Debt is also the result of confrontation. When we are told about economic crisis, nobody says that this crisis has come about suddenly. The crisis had always been there but it got worse each time that popular masses become more and more conscious of their rights against exploiters. We are in a crisis today because the masses refuse that wealth be concentrated in the hands of a few individuals. We are in crisis because some people are saving enormous sums of money in foreign bank accounts that would be enough to develop Africa. We are in a crisis because we are facing this private wealth that we cannot name. The popular masses don’t want to live in ghettos and slums. We are in a crisis because everywhere people are refusing to repeat the problems of Soweto and Johannesburg. There is a struggle, and its intensification is worrying to those with financial power. Now we are asked to be accomplices in a balancing – a balancing favoring those with the financial power; a balancing against the popular masses. No! We cannot be accomplices. No! We cannot go with those who suck our people’s blood and live on our people’s sweat. We cannot follow them in their murderous ways.

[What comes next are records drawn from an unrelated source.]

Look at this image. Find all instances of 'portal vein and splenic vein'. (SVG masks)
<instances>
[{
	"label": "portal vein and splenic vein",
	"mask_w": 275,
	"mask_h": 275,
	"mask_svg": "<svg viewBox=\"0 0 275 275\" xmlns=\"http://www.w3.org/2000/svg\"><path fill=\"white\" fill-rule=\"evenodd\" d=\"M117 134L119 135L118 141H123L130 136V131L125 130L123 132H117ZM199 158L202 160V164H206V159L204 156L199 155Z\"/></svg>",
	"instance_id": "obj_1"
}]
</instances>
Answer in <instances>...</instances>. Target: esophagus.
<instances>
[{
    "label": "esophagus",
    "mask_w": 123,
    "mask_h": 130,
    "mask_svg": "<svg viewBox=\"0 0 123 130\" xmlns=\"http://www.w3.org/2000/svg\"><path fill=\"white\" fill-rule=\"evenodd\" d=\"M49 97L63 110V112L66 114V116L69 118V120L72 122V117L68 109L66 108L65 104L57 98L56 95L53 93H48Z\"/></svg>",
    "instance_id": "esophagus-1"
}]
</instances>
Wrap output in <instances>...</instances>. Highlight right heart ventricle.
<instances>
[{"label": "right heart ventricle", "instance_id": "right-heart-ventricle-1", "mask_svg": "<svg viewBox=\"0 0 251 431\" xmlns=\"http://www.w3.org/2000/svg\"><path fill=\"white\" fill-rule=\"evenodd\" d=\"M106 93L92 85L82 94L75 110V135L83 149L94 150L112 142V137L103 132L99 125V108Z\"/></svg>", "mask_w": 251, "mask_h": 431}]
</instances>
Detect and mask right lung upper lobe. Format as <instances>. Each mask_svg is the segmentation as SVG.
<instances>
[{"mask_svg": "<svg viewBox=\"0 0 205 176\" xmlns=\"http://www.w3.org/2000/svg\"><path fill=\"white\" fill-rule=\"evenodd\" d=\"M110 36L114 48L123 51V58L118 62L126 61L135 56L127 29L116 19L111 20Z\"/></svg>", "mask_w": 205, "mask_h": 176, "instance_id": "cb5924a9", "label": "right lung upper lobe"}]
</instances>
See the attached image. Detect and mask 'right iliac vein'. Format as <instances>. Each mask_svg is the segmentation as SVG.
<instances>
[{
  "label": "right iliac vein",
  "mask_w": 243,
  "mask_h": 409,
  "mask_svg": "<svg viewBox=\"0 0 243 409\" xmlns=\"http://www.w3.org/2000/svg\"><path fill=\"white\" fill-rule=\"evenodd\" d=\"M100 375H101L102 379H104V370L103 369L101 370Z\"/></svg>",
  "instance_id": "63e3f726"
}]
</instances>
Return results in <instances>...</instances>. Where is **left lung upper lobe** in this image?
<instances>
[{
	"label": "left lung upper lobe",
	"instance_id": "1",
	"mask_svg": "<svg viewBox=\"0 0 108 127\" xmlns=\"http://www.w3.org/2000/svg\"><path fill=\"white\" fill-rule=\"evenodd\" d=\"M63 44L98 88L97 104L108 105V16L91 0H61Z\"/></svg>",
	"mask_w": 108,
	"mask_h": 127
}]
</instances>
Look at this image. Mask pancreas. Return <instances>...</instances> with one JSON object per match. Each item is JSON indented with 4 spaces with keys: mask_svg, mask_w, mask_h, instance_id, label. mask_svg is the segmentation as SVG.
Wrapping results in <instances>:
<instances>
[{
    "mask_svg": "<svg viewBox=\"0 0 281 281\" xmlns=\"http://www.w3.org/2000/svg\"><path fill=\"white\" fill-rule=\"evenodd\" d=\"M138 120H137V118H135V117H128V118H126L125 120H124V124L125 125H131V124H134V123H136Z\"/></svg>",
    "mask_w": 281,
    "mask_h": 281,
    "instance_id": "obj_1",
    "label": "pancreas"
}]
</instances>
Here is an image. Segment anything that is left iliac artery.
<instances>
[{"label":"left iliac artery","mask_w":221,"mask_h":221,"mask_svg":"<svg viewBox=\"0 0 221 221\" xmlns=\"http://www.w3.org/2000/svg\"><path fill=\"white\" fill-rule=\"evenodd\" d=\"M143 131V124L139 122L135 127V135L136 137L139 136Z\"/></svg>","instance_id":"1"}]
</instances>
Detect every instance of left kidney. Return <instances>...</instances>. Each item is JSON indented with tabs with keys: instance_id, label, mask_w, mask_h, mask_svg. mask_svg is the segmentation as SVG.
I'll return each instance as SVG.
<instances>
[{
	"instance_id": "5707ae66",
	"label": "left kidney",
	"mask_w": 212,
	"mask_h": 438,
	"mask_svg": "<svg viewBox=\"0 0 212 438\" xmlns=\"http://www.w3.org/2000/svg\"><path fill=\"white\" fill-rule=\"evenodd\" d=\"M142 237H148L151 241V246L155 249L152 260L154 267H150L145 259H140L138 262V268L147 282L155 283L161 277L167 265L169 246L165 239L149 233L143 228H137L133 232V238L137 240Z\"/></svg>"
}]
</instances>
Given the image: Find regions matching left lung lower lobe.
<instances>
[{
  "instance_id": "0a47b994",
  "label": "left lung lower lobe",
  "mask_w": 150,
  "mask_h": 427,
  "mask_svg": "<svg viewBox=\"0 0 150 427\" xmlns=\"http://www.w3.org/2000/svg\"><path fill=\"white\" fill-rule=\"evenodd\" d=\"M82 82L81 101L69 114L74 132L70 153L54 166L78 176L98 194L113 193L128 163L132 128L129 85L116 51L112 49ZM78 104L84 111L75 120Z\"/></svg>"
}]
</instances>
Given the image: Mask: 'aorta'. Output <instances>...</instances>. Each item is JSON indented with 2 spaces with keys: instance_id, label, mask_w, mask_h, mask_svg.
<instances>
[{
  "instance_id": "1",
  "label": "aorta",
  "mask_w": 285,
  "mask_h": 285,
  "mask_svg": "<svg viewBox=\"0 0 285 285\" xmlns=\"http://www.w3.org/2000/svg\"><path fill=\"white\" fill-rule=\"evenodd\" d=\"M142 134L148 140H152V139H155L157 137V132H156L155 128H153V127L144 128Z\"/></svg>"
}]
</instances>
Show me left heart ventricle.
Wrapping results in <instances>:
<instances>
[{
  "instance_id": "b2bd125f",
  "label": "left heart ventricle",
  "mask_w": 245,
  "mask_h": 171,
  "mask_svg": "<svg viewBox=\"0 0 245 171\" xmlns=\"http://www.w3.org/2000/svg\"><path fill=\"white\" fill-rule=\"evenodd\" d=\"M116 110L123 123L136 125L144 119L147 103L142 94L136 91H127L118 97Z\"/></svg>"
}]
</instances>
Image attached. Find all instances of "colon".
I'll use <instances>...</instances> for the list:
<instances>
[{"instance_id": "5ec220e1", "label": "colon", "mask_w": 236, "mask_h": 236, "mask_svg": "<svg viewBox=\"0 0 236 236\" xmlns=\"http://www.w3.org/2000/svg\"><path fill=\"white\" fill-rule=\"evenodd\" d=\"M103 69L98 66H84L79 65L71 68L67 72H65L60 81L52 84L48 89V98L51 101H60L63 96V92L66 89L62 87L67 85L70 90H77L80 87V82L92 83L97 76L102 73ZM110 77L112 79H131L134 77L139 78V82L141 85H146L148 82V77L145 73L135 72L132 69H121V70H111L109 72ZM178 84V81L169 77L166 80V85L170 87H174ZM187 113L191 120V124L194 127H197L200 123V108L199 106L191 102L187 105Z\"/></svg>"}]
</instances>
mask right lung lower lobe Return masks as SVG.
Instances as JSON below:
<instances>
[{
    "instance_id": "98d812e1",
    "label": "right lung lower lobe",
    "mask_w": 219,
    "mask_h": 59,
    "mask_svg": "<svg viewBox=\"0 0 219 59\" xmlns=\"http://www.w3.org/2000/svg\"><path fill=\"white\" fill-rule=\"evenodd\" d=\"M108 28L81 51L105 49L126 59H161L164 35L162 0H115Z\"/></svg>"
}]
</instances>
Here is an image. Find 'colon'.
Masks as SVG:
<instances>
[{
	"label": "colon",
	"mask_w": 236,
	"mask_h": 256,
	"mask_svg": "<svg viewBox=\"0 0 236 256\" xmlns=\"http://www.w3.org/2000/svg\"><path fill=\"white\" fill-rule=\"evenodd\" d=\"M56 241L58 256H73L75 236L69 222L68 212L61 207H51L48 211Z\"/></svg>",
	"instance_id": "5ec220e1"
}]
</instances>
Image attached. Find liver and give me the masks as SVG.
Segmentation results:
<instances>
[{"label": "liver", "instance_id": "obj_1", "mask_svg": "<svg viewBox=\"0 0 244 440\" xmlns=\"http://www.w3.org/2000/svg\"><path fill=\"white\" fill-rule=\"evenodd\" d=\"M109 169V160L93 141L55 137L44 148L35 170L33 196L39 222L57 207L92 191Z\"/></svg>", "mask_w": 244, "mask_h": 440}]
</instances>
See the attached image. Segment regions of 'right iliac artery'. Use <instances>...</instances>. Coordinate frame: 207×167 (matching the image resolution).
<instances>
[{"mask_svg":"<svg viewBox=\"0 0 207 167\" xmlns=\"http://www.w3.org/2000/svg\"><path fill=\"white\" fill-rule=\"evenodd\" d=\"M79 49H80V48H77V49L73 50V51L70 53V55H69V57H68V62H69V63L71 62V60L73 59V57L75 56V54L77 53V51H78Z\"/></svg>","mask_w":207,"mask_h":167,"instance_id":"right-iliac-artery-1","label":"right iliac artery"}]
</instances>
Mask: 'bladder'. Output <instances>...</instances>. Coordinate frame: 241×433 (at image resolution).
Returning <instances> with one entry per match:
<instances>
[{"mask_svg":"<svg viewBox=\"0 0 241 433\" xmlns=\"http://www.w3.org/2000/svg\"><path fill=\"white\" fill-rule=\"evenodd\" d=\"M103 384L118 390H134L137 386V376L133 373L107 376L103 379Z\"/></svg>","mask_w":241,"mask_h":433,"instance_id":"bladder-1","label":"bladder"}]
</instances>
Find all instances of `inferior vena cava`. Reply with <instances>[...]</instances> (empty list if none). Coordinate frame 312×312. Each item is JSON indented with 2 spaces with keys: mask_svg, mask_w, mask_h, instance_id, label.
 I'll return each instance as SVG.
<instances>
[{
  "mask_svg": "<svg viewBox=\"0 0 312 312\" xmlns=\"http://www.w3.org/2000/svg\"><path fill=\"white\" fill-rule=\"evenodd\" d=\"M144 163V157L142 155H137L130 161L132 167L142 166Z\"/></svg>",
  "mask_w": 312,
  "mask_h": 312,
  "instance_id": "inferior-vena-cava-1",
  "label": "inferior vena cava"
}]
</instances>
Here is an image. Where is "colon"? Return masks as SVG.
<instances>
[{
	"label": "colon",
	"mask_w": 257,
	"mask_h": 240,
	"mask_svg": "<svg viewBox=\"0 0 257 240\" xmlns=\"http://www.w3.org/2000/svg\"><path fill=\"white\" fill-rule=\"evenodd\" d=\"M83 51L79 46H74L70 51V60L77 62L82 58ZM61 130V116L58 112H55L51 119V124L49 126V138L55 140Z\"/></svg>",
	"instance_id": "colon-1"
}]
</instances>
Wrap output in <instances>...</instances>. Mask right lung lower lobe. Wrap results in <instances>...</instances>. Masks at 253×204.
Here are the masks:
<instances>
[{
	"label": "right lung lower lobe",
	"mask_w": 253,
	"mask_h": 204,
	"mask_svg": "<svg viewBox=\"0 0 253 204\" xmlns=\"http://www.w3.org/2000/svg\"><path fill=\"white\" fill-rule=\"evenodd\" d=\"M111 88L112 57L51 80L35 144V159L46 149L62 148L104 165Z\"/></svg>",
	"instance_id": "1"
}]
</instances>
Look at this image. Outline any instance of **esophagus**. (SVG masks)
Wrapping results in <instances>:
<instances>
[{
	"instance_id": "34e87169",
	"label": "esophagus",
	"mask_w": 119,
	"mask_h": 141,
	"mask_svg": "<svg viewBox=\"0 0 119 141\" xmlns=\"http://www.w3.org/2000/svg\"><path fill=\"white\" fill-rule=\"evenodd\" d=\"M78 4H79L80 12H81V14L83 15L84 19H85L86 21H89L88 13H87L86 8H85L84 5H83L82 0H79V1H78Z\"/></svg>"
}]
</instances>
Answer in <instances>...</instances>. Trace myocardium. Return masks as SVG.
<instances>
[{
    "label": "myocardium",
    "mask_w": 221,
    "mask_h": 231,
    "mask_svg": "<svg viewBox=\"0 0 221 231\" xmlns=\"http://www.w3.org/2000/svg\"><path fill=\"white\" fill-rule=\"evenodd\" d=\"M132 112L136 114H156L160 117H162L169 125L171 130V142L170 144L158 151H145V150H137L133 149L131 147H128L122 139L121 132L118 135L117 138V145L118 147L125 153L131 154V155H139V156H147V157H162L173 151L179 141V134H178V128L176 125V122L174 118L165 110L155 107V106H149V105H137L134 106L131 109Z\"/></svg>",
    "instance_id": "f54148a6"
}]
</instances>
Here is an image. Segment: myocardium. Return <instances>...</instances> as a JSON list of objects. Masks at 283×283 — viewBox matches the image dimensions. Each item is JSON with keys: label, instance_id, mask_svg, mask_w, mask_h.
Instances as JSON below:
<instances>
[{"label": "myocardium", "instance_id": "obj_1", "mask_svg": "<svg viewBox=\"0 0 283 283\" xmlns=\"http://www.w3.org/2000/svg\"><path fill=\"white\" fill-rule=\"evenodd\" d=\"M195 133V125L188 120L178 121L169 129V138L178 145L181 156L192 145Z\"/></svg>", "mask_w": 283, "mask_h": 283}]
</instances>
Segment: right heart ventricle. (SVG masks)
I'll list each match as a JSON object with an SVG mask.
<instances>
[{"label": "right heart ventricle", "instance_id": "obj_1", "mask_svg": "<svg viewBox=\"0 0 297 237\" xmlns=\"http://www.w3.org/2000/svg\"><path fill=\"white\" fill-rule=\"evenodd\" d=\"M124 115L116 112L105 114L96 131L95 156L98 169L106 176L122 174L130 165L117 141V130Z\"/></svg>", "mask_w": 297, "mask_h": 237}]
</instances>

Mister President, we hear about clubs – the Rome Club, Paris Club, club whatever. We hear about Group of Five, Group of Seven, Group of Ten, and maybe Group of One Hundred. And what else? It is normal that we too have our own club and our own group. Let’s have Addis-Ababa become now the center from which will a new beginning will emerge. An Addis-Ababa Club. It is our duty to create an Addis-Ababa united front against debt. That is the only way to assert that the refusal to repay is not an aggressive move on our part, but a fraternal move to speak the truth. Furthermore, the popular masses of Europe are not opposed to the popular masses of Africa. Those who want to exploit Africa are those who exploit Europe, too. We have a common enemy. So our Addis-Ababa Club will have to explain to each and all that debt shall not be repaid. And by saying that, we are not against morals, dignity and keeping one’s word. We think we don’t have the same morality as others. The rich and the poor do not have the same morality. The Bible, the Koran cannot serve those who exploit the people and those who are exploited in the same way. It could be used in favor of both sides, there should be two different editions of the Bible and two different editions of the Koran. We cannot accept to be told about dignity. We cannot accept to be told about the merit of those who repay and the mistrust toward those who do not. On the contrary, we must recognize today that it is normal for the wealthiest to be the greatest thieves. When a poor man steals it is merely a theft, a petty crime — it is solely about survival and necessity. The rich are the ones who steal from the treasury, customs duties, and who exploit the people.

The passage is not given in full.